Директриса широко улыбнулась, развела руками:
— Да кто ж в таком деле не будет согласен, дорогой наш художник?
— Я скульптор, — уточнил Гвидон.
— Дорогой наш скульптор… — поправилась Клавдия Степановна. — Письмецо прямо сейчас и напечатаем.
— А я бы с утра с ним сразу бы и пошёл по инстанциям, — нашёлся Гвидон, намекая на позднее время.
— Правильно! Чего резину тянуть? — воскликнула директриса. — Так, может, у нас и переночуете? Чего зря туда-сюда мотаться? Мы вас накормим, у нас тут повар хороший, останетесь довольны.
— Пожалуй. — Гвидон задумчиво потер рукой подбородок. — А с утра место осмотрю, при дневном свете…
Разместили его в отдельной комнате, рядом с учительской. Застелили свежим, крахмальным. Ночью ему приснился странный сон. Во дворе детдома стоял памятник. Он вгляделся в него и узнал. Это был бронзовый Фридрих Освободитель на своём коне. Вместо левого копыта зиял воздушный проём, через который слабо протискивался синеватый вечерний свет.
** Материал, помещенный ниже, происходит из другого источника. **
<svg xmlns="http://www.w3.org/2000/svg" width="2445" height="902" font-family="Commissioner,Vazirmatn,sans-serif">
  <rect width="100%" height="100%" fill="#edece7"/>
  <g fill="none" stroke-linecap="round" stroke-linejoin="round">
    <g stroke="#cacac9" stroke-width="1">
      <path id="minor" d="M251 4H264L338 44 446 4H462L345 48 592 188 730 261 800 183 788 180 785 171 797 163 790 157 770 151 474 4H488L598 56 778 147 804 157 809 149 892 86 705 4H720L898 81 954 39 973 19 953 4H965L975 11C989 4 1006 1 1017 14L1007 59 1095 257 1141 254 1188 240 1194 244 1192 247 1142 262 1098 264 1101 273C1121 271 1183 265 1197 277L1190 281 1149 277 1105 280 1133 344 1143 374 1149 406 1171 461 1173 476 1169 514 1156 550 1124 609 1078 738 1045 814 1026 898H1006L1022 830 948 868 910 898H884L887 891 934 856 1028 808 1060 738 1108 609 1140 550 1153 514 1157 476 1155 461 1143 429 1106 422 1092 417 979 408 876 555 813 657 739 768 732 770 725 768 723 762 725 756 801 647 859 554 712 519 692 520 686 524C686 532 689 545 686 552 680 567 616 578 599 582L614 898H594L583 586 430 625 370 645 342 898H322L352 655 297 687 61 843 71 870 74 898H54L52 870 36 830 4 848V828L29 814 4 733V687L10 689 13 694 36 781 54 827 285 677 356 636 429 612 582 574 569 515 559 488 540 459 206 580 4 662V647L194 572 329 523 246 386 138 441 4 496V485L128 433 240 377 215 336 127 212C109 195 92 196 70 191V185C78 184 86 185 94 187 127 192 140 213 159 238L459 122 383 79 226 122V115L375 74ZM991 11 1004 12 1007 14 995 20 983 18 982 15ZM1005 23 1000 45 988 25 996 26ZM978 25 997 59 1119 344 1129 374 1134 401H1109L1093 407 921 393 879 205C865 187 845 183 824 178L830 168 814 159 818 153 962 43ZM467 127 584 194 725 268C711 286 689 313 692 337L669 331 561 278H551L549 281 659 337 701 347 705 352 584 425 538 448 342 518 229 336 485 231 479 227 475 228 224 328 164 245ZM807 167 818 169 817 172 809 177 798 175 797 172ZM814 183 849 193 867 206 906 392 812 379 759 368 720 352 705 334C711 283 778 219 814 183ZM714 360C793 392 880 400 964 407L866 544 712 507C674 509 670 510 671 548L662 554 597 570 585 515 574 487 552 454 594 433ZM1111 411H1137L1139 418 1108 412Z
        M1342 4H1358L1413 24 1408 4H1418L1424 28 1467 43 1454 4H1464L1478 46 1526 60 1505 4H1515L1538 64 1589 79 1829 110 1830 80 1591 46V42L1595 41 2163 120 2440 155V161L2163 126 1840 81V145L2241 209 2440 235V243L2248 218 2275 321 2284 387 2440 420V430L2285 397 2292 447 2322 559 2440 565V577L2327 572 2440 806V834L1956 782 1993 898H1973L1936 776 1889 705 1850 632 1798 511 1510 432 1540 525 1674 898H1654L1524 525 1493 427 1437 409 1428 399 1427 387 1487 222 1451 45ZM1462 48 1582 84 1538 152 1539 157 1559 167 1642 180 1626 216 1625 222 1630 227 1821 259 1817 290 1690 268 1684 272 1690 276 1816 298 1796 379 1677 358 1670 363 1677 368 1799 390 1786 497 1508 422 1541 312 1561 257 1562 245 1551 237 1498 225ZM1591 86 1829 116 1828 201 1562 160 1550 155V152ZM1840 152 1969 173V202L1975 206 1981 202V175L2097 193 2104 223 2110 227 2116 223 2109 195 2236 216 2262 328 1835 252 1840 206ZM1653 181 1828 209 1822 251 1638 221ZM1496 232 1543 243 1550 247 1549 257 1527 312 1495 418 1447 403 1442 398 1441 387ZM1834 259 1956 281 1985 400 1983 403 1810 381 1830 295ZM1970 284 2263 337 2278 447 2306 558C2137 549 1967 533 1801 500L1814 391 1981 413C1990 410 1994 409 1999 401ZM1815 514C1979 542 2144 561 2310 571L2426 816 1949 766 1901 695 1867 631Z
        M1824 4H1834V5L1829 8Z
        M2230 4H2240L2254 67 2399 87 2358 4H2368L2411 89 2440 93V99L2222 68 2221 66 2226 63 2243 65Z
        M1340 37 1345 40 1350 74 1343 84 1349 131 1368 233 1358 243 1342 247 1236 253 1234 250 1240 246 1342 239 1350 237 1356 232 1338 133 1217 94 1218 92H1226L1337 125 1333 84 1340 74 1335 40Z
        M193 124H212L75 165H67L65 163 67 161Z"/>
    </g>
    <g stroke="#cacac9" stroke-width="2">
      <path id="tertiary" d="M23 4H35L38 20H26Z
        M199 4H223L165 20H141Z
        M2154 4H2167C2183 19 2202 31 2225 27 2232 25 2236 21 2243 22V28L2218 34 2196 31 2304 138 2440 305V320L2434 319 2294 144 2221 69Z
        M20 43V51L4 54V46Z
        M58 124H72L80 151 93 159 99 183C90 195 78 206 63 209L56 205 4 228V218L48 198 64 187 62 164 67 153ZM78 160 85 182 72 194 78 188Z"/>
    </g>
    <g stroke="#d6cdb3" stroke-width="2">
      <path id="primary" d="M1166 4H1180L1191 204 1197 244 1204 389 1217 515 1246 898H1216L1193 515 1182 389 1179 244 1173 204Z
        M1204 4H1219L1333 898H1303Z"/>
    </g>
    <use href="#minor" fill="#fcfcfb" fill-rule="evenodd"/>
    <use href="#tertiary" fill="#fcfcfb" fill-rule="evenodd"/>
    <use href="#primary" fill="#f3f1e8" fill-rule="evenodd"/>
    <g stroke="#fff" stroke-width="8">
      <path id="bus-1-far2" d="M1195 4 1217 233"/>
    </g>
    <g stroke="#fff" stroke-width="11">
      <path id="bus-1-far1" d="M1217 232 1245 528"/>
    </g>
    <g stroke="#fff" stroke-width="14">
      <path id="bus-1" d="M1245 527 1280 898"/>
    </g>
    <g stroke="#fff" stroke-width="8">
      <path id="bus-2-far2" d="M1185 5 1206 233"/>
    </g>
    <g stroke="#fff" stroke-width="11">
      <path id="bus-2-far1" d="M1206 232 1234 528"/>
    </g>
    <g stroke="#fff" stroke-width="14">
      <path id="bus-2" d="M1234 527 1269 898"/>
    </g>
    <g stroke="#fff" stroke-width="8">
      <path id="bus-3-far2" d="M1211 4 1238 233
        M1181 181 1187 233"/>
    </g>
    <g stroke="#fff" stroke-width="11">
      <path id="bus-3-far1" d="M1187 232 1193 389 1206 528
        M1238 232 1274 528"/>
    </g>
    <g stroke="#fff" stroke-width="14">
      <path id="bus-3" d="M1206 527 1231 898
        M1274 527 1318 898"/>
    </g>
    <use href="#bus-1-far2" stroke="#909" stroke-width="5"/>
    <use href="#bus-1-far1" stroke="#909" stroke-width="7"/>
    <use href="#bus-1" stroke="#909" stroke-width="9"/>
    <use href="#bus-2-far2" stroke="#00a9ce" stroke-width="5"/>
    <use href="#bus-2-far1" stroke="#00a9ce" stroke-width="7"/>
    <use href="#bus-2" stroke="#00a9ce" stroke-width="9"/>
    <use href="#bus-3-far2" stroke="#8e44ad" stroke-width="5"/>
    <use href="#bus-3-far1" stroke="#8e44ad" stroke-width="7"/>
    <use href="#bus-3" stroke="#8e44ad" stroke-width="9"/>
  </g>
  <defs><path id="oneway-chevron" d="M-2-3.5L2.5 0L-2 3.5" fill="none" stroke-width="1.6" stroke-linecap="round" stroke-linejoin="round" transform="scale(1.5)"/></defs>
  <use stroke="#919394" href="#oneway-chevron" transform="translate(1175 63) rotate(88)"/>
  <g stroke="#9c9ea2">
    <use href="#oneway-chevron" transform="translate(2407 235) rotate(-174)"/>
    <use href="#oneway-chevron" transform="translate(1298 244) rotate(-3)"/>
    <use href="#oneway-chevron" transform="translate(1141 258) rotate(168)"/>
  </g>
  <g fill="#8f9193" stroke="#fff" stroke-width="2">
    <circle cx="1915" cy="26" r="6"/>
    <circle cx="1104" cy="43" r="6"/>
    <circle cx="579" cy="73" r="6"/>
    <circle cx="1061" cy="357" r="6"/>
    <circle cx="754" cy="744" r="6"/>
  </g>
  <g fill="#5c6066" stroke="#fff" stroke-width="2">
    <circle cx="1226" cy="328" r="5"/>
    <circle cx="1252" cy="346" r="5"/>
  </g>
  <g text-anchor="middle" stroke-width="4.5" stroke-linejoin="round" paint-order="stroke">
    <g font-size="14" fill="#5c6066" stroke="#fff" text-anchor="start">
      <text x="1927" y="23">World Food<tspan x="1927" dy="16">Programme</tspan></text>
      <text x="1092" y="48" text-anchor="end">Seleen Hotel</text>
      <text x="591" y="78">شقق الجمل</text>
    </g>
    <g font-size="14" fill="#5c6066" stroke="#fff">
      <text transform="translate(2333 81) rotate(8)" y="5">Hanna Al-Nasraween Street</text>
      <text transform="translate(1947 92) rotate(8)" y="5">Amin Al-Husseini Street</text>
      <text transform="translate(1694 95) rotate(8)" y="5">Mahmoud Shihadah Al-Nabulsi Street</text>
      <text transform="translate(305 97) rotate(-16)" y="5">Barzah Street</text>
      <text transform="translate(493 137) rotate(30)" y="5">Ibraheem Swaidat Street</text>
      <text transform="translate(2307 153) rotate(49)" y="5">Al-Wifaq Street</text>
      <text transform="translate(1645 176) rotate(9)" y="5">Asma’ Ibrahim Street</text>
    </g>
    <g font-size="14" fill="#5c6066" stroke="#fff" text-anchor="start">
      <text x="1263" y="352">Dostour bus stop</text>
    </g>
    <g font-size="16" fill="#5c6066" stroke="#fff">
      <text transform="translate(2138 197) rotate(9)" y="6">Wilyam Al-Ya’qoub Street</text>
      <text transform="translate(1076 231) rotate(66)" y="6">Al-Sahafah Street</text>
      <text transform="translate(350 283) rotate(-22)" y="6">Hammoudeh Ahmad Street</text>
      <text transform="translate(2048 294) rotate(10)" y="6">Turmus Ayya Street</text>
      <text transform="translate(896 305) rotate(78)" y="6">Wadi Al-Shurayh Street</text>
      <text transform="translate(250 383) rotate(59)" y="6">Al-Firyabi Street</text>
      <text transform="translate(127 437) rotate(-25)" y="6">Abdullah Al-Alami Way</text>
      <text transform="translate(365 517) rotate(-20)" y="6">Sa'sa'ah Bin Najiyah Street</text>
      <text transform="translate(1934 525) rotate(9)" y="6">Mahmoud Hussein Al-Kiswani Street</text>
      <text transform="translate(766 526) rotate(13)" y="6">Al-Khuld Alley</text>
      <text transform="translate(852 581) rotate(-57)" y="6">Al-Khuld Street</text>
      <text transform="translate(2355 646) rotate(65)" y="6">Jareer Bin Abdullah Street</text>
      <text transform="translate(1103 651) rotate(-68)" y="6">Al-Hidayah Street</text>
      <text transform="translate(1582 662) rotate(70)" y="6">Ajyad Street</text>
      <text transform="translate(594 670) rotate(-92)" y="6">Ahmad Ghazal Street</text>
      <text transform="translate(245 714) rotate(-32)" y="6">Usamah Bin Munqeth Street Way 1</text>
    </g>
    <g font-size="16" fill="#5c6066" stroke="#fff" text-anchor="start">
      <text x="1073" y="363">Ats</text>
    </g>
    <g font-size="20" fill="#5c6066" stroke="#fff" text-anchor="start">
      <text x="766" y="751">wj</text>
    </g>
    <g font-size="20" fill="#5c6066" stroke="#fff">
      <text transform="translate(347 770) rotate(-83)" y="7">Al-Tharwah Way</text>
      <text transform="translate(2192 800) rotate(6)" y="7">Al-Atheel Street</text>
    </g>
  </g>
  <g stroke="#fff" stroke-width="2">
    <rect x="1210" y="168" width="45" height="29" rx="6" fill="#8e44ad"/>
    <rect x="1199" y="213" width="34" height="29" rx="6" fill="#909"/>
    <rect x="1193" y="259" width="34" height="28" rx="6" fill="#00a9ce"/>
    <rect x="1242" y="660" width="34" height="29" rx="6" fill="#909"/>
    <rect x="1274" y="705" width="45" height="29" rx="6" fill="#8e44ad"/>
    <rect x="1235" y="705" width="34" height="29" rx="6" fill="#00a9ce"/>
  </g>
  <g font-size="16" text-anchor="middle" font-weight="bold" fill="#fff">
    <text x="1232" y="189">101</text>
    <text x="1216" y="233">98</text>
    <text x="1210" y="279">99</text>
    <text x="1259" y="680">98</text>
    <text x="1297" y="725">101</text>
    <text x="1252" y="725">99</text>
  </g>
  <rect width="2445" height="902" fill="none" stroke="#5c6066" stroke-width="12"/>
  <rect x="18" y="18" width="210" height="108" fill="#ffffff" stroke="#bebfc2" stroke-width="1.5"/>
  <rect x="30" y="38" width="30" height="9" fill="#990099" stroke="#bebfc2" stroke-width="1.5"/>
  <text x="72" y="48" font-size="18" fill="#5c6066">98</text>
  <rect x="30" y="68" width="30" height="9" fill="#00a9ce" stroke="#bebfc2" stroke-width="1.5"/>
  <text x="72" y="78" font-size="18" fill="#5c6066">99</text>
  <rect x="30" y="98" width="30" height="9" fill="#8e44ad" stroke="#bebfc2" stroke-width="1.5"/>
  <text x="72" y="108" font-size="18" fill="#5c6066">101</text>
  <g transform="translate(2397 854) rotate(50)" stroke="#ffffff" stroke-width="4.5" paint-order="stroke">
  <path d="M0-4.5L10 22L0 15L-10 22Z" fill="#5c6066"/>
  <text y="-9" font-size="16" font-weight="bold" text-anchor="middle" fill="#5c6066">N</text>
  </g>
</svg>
— Непорядок, — подумал Иконников и осмотрелся. Заметив сложенные во дворе у стены детдома дрова, пошёл
К началу рабочего дня он уже был в райисполкоме. Председатель, обнаружив у себя в приемной московского гостя, расплылся в улыбке, тут же пригласил пройти в кабинет. Гвидон зашёл, не давая тому опомниться, сунул в руки письмо директрисы и сразу приступил к изложению идеи. И снова попал в точку.
— Понимаете, — горячо убеждал он районного начальника, — экскурсии к вам возить будут, демонстрировать, как власть заботится о детях войны, о сиротах.
Особо убеждать не пришлось. В тот же день предрайисполкома докладывал инициативу, поступившую снизу, на заседании райкома партии. А на другой день, когда принципиальное согласие было получено и бюрократическая машина завертелась быстрей обычного, к повороту на Жижу был довезён добавок дюймовых труб для прокладки дополнительной нитки водопровода по другую сторону от глиняного оврага. Скульптору Иконникову оставалось лишь подобрать для жизни подходящую избу из пустующих, найти владельцев и ударить с ними по рукам. После чего срубить денег на заказе и начать строиться. Независимо ни от кого. И пропади тогда пропадом этот Шварик на веки вечные. А всё остальное пусть как есть, так и будет…
Часть 5
Получение опекунства, идея которого пришла в голову Мире Борисовне Шварц в ходе непростого разговора с Севой Штерингасом, оказалось делом не таким уж сверхсложным, чего поначалу она тайно опасалась. Противопоказаний найдено не было, и в этом её предположения оправдались: старый член партии, друг семьи, заслуженный директор школы, одной из лучших в городе, где учился оставшийся без родителей юноша. Одним словом, решение вопроса заняло не более месяца. Комиссия проголосовала «за» единогласно. Сева дал ключи от квартиры Мире Борисовне, не дожидаясь решения компетентных инстанций, потому что главное решение уже принял для себя сам. Он примет помощь бывшей учительницы. Но всё равно в школу к ней не вернётся, будет доучиваться в вечерней школе и продолжать работать, а параллельно готовиться к поступлению в мединститут. Решил, что потянет.
Прасковья начала ходить к Севе через три дня после своего возвращения на Серпуховку, дважды в неделю. Поахала, погуляв по профессорской квартире: в жизни не думала, что бывает столько книжек сразу в одном месте. Это ж одной пылищи сколько в них, наверно, накопилось. Всего комнат было четыре, но жил Сева в двух: своя комната плюс столовая. Иногда заходил в отцовский кабинет, исключительно по делу, за книгой, но в спальню родительскую без нужды старался не заворачивать — не мог. Ел чаще в кухне: не было настроения и охоты таскаться через всю квартиру, и так приходил уставший, хватало сил только разогреть, ополоснуться и свалиться. Единственный же выходной уходил на уборку и покупки.